D.S licks his lips once more before closing his eyes and rubbing his privates. He slowly begins to move his hand toward L.T’s leg and begins stroking it
L.T (alerted) what in heaven’s name are you doing?
D.S slowly sits up straight, open his eyes and yawns
Is it that bad?
D.S That bad? The man wants to know if it’s that bad. You have no idea.
L.T You know you can just ask her to give you some instead of waiting for her to give in.
D.S Give in? Ask? You don’t ask, do you? You just get it without asking.
The priest is heard at the background asking the church to stand for the last prayer. D.S and L.T stands closing their eyes, mumbles a prayer. ‘Amen’ all over the church indicates that they open their eyes.
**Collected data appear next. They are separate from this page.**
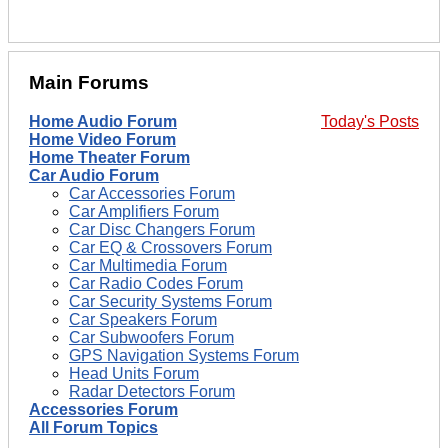
Main Forums
Home Audio Forum
Today's Posts
Home Video Forum
Home Theater Forum
Car Audio Forum
Car Accessories Forum
Car Amplifiers Forum
Car Disc Changers Forum
Car EQ & Crossovers Forum
Car Multimedia Forum
Car Radio Codes Forum
Car Security Systems Forum
Car Speakers Forum
Car Subwoofers Forum
GPS Navigation Systems Forum
Head Units Forum
Radar Detectors Forum
Accessories Forum
All Forum Topics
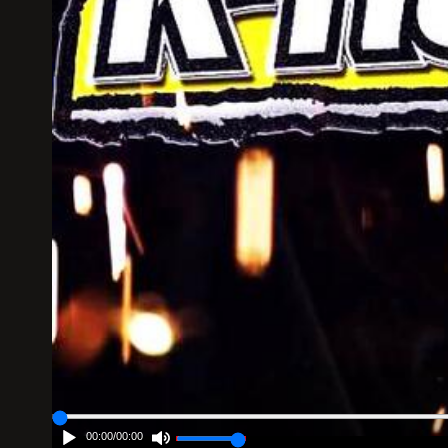
00:00
/
00:00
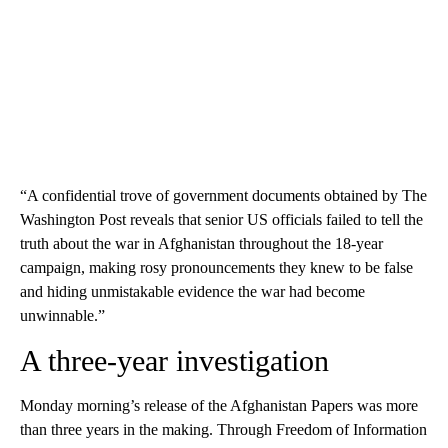
“A confidential trove of government documents obtained by The
Washington Post reveals that senior US officials failed to tell the
truth about the war in Afghanistan throughout the 18-year
campaign, making rosy pronouncements they knew to be false
and hiding unmistakable evidence the war had become
unwinnable.”
A three-year investigation
Monday morning’s release of the Afghanistan Papers was more
than three years in the making. Through Freedom of Information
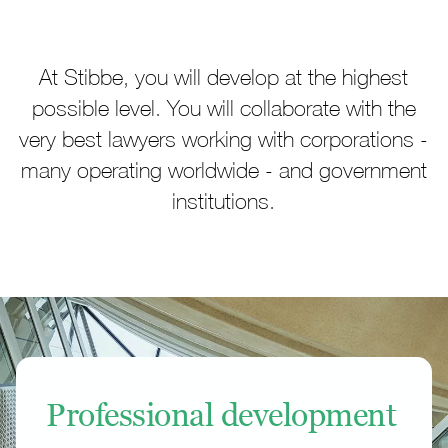
At Stibbe, you will develop at the highest
possible level. You will collaborate with the
very best lawyers working with corporations -
many operating worldwide - and government
institutions.
Professional development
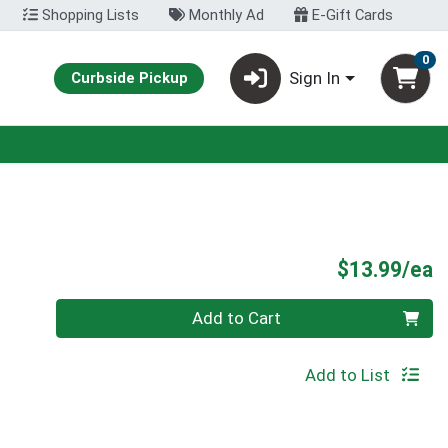
Shopping Lists
Monthly Ad
E-Gift Cards
0
Sign In
Curbside Pickup
P
$13.99/ea
Quantity 0
Add to Cart
Add to List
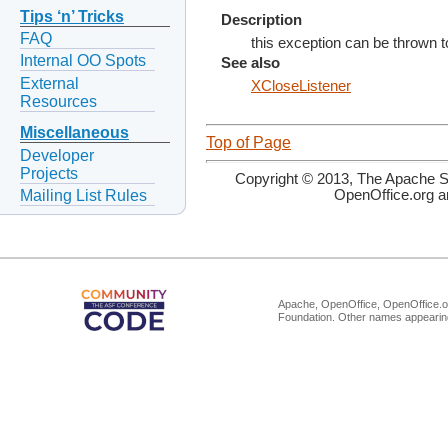
Tips ‘n’ Tricks
Description
FAQ
this exception can be thrown t
Internal OO Spots
See also
External
XCloseListener
Resources
Miscellaneous
Top of Page
Developer
Projects
Copyright © 2013, The Apache So
Mailing List Rules
OpenOffice.org a
Apache, OpenOffice, OpenOffice.or
Foundation. Other names appearing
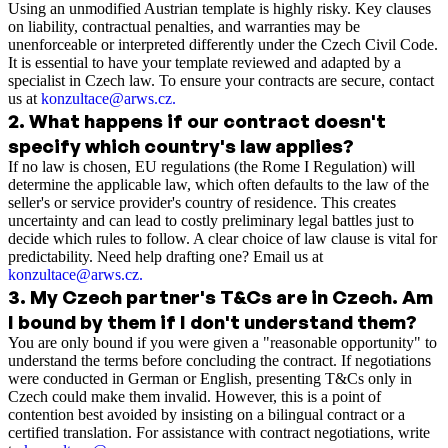
Using an unmodified Austrian template is highly risky. Key clauses
on liability, contractual penalties, and warranties may be
unenforceable or interpreted differently under the Czech Civil Code.
It is essential to have your template reviewed and adapted by a
specialist in Czech law. To ensure your contracts are secure, contact
us at
konzultace@arws.cz
.
2
.
What happens if our contract doesn't
specify which country's law applies?
If no law is chosen, EU regulations (the Rome I Regulation) will
determine the applicable law, which often defaults to the law of the
seller's or service provider's country of residence. This creates
uncertainty and can lead to costly preliminary legal battles just to
decide which rules to follow. A clear choice of law clause is vital for
predictability. Need help drafting one? Email us at
konzultace@arws.cz.
3
.
My Czech partner's T&Cs are in Czech. Am
I bound by them if I don't understand them?
You are only bound if you were given a "reasonable opportunity" to
understand the terms before concluding the contract. If negotiations
were conducted in German or English, presenting T&Cs only in
Czech could make them invalid. However, this is a point of
contention best avoided by insisting on a bilingual contract or a
certified translation. For assistance with contract negotiations, write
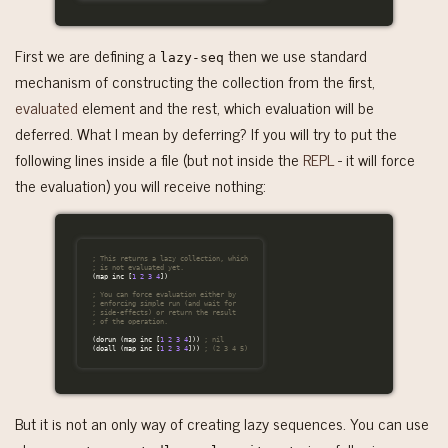
First we are defining a
then we use standard
lazy-seq
mechanism of constructing the collection from the first,
evaluated
element and the rest, which evaluation will be
deferred. What I mean by deferring? If you will try to put the
following lines inside a file (but not inside the
REPL
- it will force
the evaluation) you will receive nothing:
; This returns a lazy collection, which
; is not evaluated yet.
(
map
inc
[
1
2
3
4
])
; You can force evaluation either by
; enforcing simple run (and wait for
; side-effects) or return the result
; of the operation.
(
dorun
(
map
inc
[
1
2
3
4
]))
; nil
(
doall
(
map
inc
[
1
2
3
4
]))
; (2 3 4 5)
But it is not an only way of creating lazy sequences. You can use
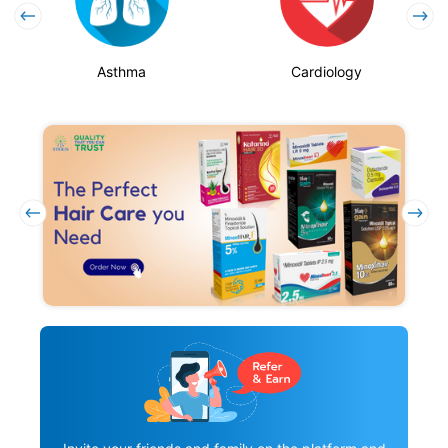
Asthma
Cardiology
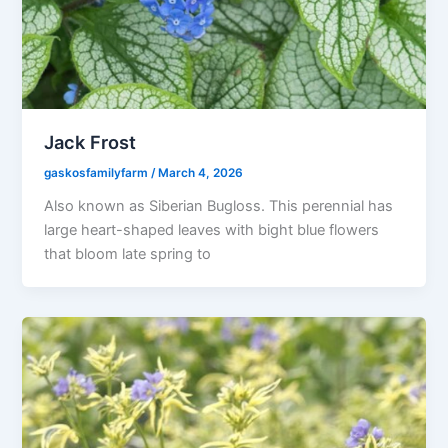
Jack Frost
gaskosfamilyfarm
/
March 4, 2026
Also known as Siberian Bugloss. This perennial has
large heart-shaped leaves with bight blue flowers
that bloom late spring to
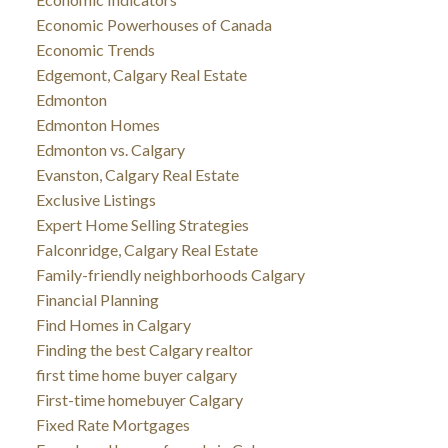
Economic Powerhouses of Canada
Economic Trends
Edgemont, Calgary Real Estate
Edmonton
Edmonton Homes
Edmonton vs. Calgary
Evanston, Calgary Real Estate
Exclusive Listings
Expert Home Selling Strategies
Falconridge, Calgary Real Estate
Family-friendly neighborhoods Calgary
Financial Planning
Find Homes in Calgary
Finding the best Calgary realtor
first time home buyer calgary
First-time homebuyer Calgary
Fixed Rate Mortgages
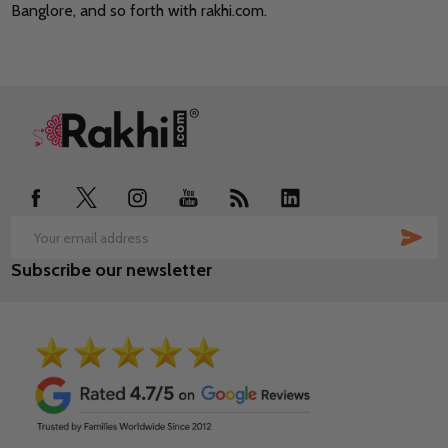
Banglore, and so forth with rakhi.com.
Footer
Start
SUB
Email
Subscribe our newsletter
Address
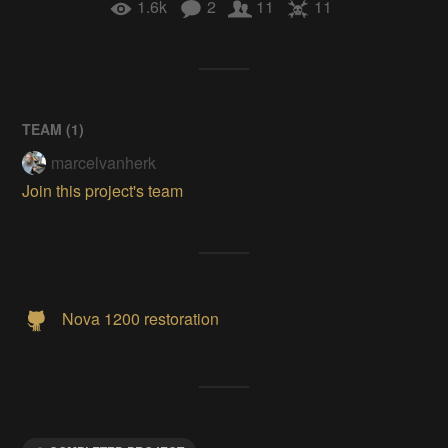
1.6k
2
11
11
TEAM (
1
)
marcelvanherk
Join this project's team
Nova 1200 restoration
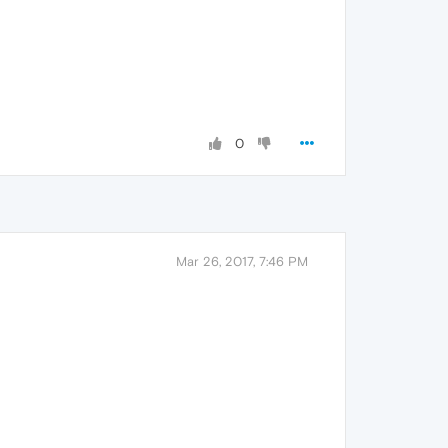
0
Mar 26, 2017, 7:46 PM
The priest (approaching D.S and L.T) Gentlemen, I think you’re forgetting something (he pulls out the sex magazine which had fallen out when they stood for the last prayer) I believe this belong to you (filled with embarrassed, D.S takes the magazine) I must say I’m impressed; you two gents are up to date, you’re keeping up really good. Not many men keep with this magazine week in, week out. I stopped getting them in the fifth week. My wife found them you see. When she asked who it belonged to I simply said ‘maybe one of your sons’. You see, I wasn’t going to say it was me, what would she think? What would anyone think? You understand? So it wasn’t technically lying. No no no, it wasn’t lying. It was being creative, you see with this sort of staff, you need to be creative and that’s the key: be creative. I must go now gentleman. You have a nice time with that. Be careful and remember to be creative.